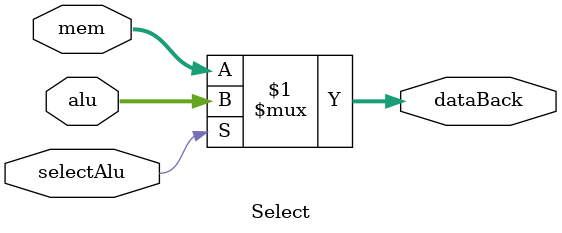
<source format=v>
`timescale 1ns / 1ps


module Select(
    input selectAlu,
    input [31:0] alu,
    input [31:0] mem,
    output [31:0] dataBack
    );
    assign dataBack = selectAlu? alu : mem;
endmodule

</source>
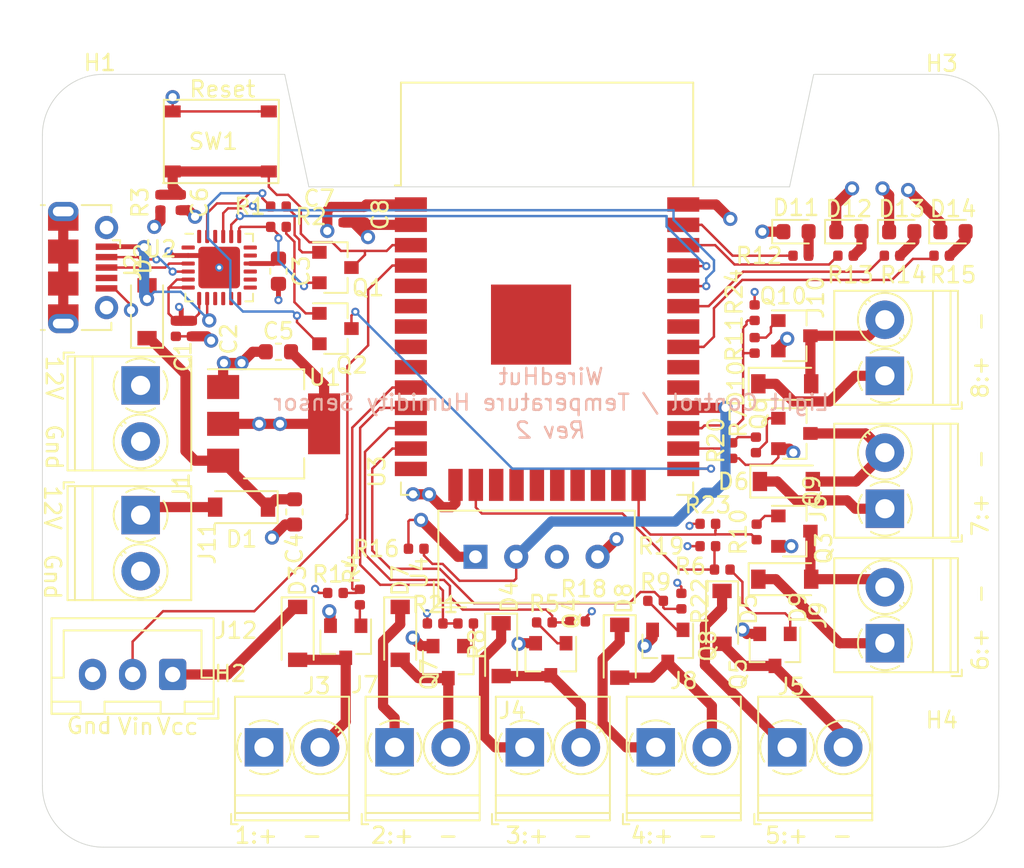
<source format=kicad_pcb>
(kicad_pcb (version 20211014) (generator pcbnew)

  (general
    (thickness 1.6)
  )

  (paper "A4")
  (title_block
    (date "2021-12-03")
    (comment 4 "@Comment4@")
  )

  (layers
    (0 "F.Cu" signal)
    (1 "In1.Cu" power)
    (2 "In2.Cu" power)
    (31 "B.Cu" signal)
    (32 "B.Adhes" user "B.Adhesive")
    (33 "F.Adhes" user "F.Adhesive")
    (34 "B.Paste" user)
    (35 "F.Paste" user)
    (36 "B.SilkS" user "B.Silkscreen")
    (37 "F.SilkS" user "F.Silkscreen")
    (38 "B.Mask" user)
    (39 "F.Mask" user)
    (40 "Dwgs.User" user "User.Drawings")
    (41 "Cmts.User" user "User.Comments")
    (42 "Eco1.User" user "User.Eco1")
    (43 "Eco2.User" user "User.Eco2")
    (44 "Edge.Cuts" user)
    (45 "Margin" user)
    (46 "B.CrtYd" user "B.Courtyard")
    (47 "F.CrtYd" user "F.Courtyard")
    (48 "B.Fab" user)
    (49 "F.Fab" user)
  )

  (setup
    (pad_to_mask_clearance 0.051)
    (solder_mask_min_width 0.25)
    (aux_axis_origin 102 102)
    (pcbplotparams
      (layerselection 0x00210f8_ffffffff)
      (disableapertmacros false)
      (usegerberextensions false)
      (usegerberattributes false)
      (usegerberadvancedattributes false)
      (creategerberjobfile false)
      (svguseinch false)
      (svgprecision 6)
      (excludeedgelayer true)
      (plotframeref false)
      (viasonmask false)
      (mode 1)
      (useauxorigin false)
      (hpglpennumber 1)
      (hpglpenspeed 20)
      (hpglpendiameter 15.000000)
      (dxfpolygonmode true)
      (dxfimperialunits true)
      (dxfusepcbnewfont true)
      (psnegative false)
      (psa4output false)
      (plotreference true)
      (plotvalue true)
      (plotinvisibletext false)
      (sketchpadsonfab false)
      (subtractmaskfromsilk false)
      (outputformat 1)
      (mirror false)
      (drillshape 0)
      (scaleselection 1)
      (outputdirectory "fab/")
    )
  )

  (net 0 "")
  (net 1 "GND")
  (net 2 "+3V3")
  (net 3 "Net-(C3-Pad1)")
  (net 4 "Net-(C4-Pad1)")
  (net 5 "/EN")
  (net 6 "VCC")
  (net 7 "VBUS")
  (net 8 "/USB_RTS")
  (net 9 "Net-(Q1-Pad1)")
  (net 10 "/IO0")
  (net 11 "/USB_DTR")
  (net 12 "Net-(Q2-Pad1)")
  (net 13 "/USB_TX")
  (net 14 "/USB_RX")
  (net 15 "/USB_DM")
  (net 16 "/USB_DP")
  (net 17 "Net-(D3-Pad2)")
  (net 18 "Net-(D4-Pad2)")
  (net 19 "Net-(D5-Pad2)")
  (net 20 "Net-(D6-Pad2)")
  (net 21 "Net-(D7-Pad2)")
  (net 22 "Net-(D8-Pad2)")
  (net 23 "Net-(D9-Pad2)")
  (net 24 "Net-(D10-Pad2)")
  (net 25 "Net-(Q3-Pad1)")
  (net 26 "Net-(Q4-Pad1)")
  (net 27 "Net-(Q5-Pad1)")
  (net 28 "Net-(Q6-Pad1)")
  (net 29 "Net-(Q7-Pad1)")
  (net 30 "Net-(Q8-Pad1)")
  (net 31 "Net-(Q9-Pad1)")
  (net 32 "Net-(Q10-Pad1)")
  (net 33 "/PIR_A")
  (net 34 "/CH_1")
  (net 35 "/CH_3")
  (net 36 "/CH_5")
  (net 37 "/CH_7")
  (net 38 "/CH_2")
  (net 39 "/CH_4")
  (net 40 "/CH_6")
  (net 41 "/CH_8")
  (net 42 "Net-(D11-Pad2)")
  (net 43 "Net-(D12-Pad2)")
  (net 44 "Net-(D13-Pad2)")
  (net 45 "Net-(D14-Pad2)")
  (net 46 "/LED1")
  (net 47 "/LED2")
  (net 48 "/LED3")
  (net 49 "/LED4")
  (net 50 "/DHT_IO")

  (footprint "Resistor_SMD:R_0402_1005Metric" (layer "F.Cu") (at 111.2 69.85 -90))

  (footprint "Resistor_SMD:R_0402_1005Metric" (layer "F.Cu") (at 112.2 69.85 -90))

  (footprint "Resistor_SMD:R_0603_1608Metric" (layer "F.Cu") (at 117.602 66.2685 -90))

  (footprint "Resistor_SMD:R_0603_1608Metric" (layer "F.Cu") (at 118.6 81.3 -90))

  (footprint "Resistor_SMD:R_0603_1608Metric" (layer "F.Cu") (at 117.6 71.3 180))

  (footprint "Resistor_SMD:R_0402_1005Metric" (layer "F.Cu") (at 122.936 62.738 90))

  (footprint "Diode_SMD:D_SOD-123" (layer "F.Cu") (at 115.3 81 180))

  (footprint "Diode_SMD:D_SOD-123" (layer "F.Cu") (at 109.4 68.8 90))

  (footprint "Package_TO_SOT_SMD:SOT-23" (layer "F.Cu") (at 121.158 69.85))

  (footprint "Resistor_SMD:R_0402_1005Metric" (layer "F.Cu") (at 117.602 62.23 180))

  (footprint "Resistor_SMD:R_0402_1005Metric" (layer "F.Cu") (at 117.602 63.5 180))

  (footprint "Resistor_SMD:R_0402_1005Metric" (layer "F.Cu") (at 110.236 61.976 -90))

  (footprint "footprints:TS-1187A" (layer "F.Cu") (at 114 58.166))

  (footprint "Package_TO_SOT_SMD:SOT-223-3_TabPin2" (layer "F.Cu") (at 117.3 75.8))

  (footprint "Package_DFN_QFN:QFN-24-1EP_4x4mm_P0.5mm_EP2.6x2.6mm" (layer "F.Cu") (at 113.904 66.04))

  (footprint "RF_Module:ESP32-WROOM-32" (layer "F.Cu") (at 134.366 70.358))

  (footprint "Diode_SMD:D_SOD-123" (layer "F.Cu") (at 118.8 88.884 -90))

  (footprint "Connector_USB:USB_Micro-B_Molex-105017-0001" (layer "F.Cu") (at 105.41 66.04 -90))

  (footprint "Resistor_SMD:R_0402_1005Metric" (layer "F.Cu") (at 122.682 86.614 90))

  (footprint "Resistor_SMD:R_0402_1005Metric" (layer "F.Cu") (at 134.2 88.2))

  (footprint "Resistor_SMD:R_0402_1005Metric" (layer "F.Cu") (at 145.3 84.9 180))

  (footprint "Resistor_SMD:R_0402_1005Metric" (layer "F.Cu") (at 147.4 77.115 90))

  (footprint "Resistor_SMD:R_0402_1005Metric" (layer "F.Cu") (at 129.286 88.265 180))

  (footprint "Resistor_SMD:R_0402_1005Metric" (layer "F.Cu") (at 141.138 86.852))

  (footprint "Resistor_SMD:R_0402_1005Metric" (layer "F.Cu") (at 147.32 70.9 -90))

  (footprint "TerminalBlock_Phoenix:TerminalBlock_Phoenix_PT-1,5-2-3.5-H_1x02_P3.50mm_Horizontal" (layer "F.Cu") (at 109 73.4 -90))

  (footprint "TerminalBlock_Phoenix:TerminalBlock_Phoenix_PT-1,5-2-3.5-H_1x02_P3.50mm_Horizontal" (layer "F.Cu") (at 116.7 96))

  (footprint "Resistor_SMD:R_0402_1005Metric" (layer "F.Cu") (at 121.666 62.738 90))

  (footprint "Package_TO_SOT_SMD:SOT-23" (layer "F.Cu") (at 121.158 66.04))

  (footprint "Resistor_SMD:R_0402_1005Metric" (layer "F.Cu") (at 111.506 61.976 -90))

  (footprint "Diode_SMD:D_SOD-123" (layer "F.Cu") (at 131.5 89.9 -90))

  (footprint "Diode_SMD:D_SOD-123" (layer "F.Cu") (at 145.288 87.884 -90))

  (footprint "Diode_SMD:D_SOD-123" (layer "F.Cu") (at 149.3 79.4))

  (footprint "Diode_SMD:D_SOD-123" (layer "F.Cu") (at 125.2 88.884 -90))

  (footprint "Diode_SMD:D_SOD-123" (layer "F.Cu") (at 138.9 90 -90))

  (footprint "Diode_SMD:D_SOD-123" (layer "F.Cu") (at 149.2 73.3))

  (footprint "Package_TO_SOT_SMD:SOT-23" (layer "F.Cu") (at 134.6 90.5 -90))

  (footprint "Package_TO_SOT_SMD:SOT-23" (layer "F.Cu") (at 148.59 89.916 -90))

  (footprint "Package_TO_SOT_SMD:SOT-23" (layer "F.Cu") (at 149.8 76.4))

  (footprint "Package_TO_SOT_SMD:SOT-23" (layer "F.Cu") (at 128.2 90.678 -90))

  (footprint "Package_TO_SOT_SMD:SOT-23" (layer "F.Cu") (at 141.9 89.662 -90))

  (footprint "TerminalBlock_Phoenix:TerminalBlock_Phoenix_PT-1,5-2-3.5-H_1x02_P3.50mm_Horizontal" (layer "F.Cu") (at 132.978 96))

  (footprint "TerminalBlock_Phoenix:TerminalBlock_Phoenix_PT-1,5-2-3.5-H_1x02_P3.50mm_Horizontal" (layer "F.Cu") (at 149.35 96))

  (footprint "TerminalBlock_Phoenix:TerminalBlock_Phoenix_PT-1,5-2-3.5-H_1x02_P3.50mm_Horizontal" (layer "F.Cu") (at 155.448 81.1 90))

  (footprint "TerminalBlock_Phoenix:TerminalBlock_Phoenix_PT-1,5-2-3.5-H_1x02_P3.50mm_Horizontal" (layer "F.Cu") (at 124.85 96))

  (footprint "TerminalBlock_Phoenix:TerminalBlock_Phoenix_PT-1,5-2-3.5-H_1x02_P3.50mm_Horizontal" (layer "F.Cu") (at 141.15 96))

  (footprint "TerminalBlock_Phoenix:TerminalBlock_Phoenix_PT-1,5-2-3.5-H_1x02_P3.50mm_Horizontal" (layer "F.Cu") (at 155.448 72.8 90))

  (footprint "Resistor_SMD:R_0402_1005Metric" (layer "F.Cu") (at 147.447 82.55 -90))

  (footprint "TerminalBlock_Phoenix:TerminalBlock_Phoenix_PT-1,5-2-3.5-H_1x02_P3.50mm_Horizontal" (layer "F.Cu") (at 155.448 89.5 90))

  (footprint "Package_TO_SOT_SMD:SOT-23" (layer "F.Cu") (at 149.8 82.5))

  (footprint "TerminalBlock_Phoenix:TerminalBlock_Phoenix_PT-1,5-2-3.5-H_1x02_P3.50mm_Horizontal" (layer "F.Cu")
    (tedit 5B294F3F) (tstamp 00000000-0000-0000-0000-00005da3888e)
    (at 109 81.5 -90)
    (descr "Terminal Block Phoenix PT-1,5-2-3.5-H, 2 pins, pitch 3.5mm, size 7x7.6mm^2, drill diamater 1.2mm, pad diameter 2.4mm, see , script-generated using https://github.com/pointhi/kicad-footprint-generator/scripts/TerminalBlock_Phoenix")
    (tags "THT Terminal Block Phoenix PT-1,5-2-3.5-H pitch 3.5mm size 7x7.6mm^2 drill 1.2mm pad 2.4mm")
    (path "/00000000-0000-0000-0000-00005dc623b0")
    (attr through_hole)
    (fp_text reference "J11" (at 1.75 -4.16 90) (layer "F.SilkS")
      (effec
... [282235 chars truncated]
</source>
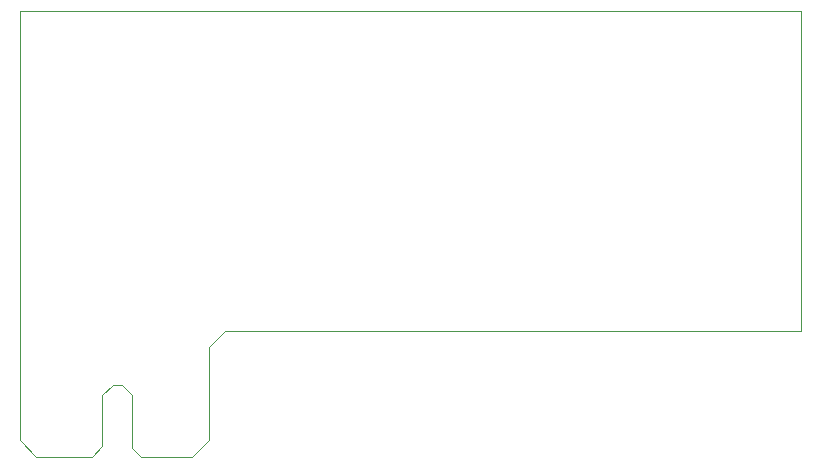
<source format=gbr>
%TF.GenerationSoftware,Altium Limited,Altium Designer,24.3.1 (35)*%
G04 Layer_Color=0*
%FSLAX45Y45*%
%MOMM*%
%TF.SameCoordinates,A20972E9-028A-4597-9386-5314E3457622*%
%TF.FilePolarity,Positive*%
%TF.FileFunction,Profile,NP*%
%TF.Part,Single*%
G01*
G75*
%TA.AperFunction,Profile*%
%ADD26C,0.02540*%
D26*
X139700Y355600D02*
X609600D01*
X698500Y444500D01*
Y876300D01*
X787400Y965200D01*
X863600D01*
X952500Y876300D01*
Y431800D01*
X1028700Y355600D01*
X1460500D01*
X1600200Y495300D01*
Y1282700D01*
X1739900Y1422400D01*
X6616700D01*
Y4127500D01*
X0D01*
Y495300D01*
X139700Y355600D01*
%TF.MD5,6633d7275c311635ce1a31a4184adba0*%
M02*

</source>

■ ■ ■ ■ ■

• Job: Count the lines of the entries above that contain the word "CrtYd" and give only the number.

• Exercise answer: 2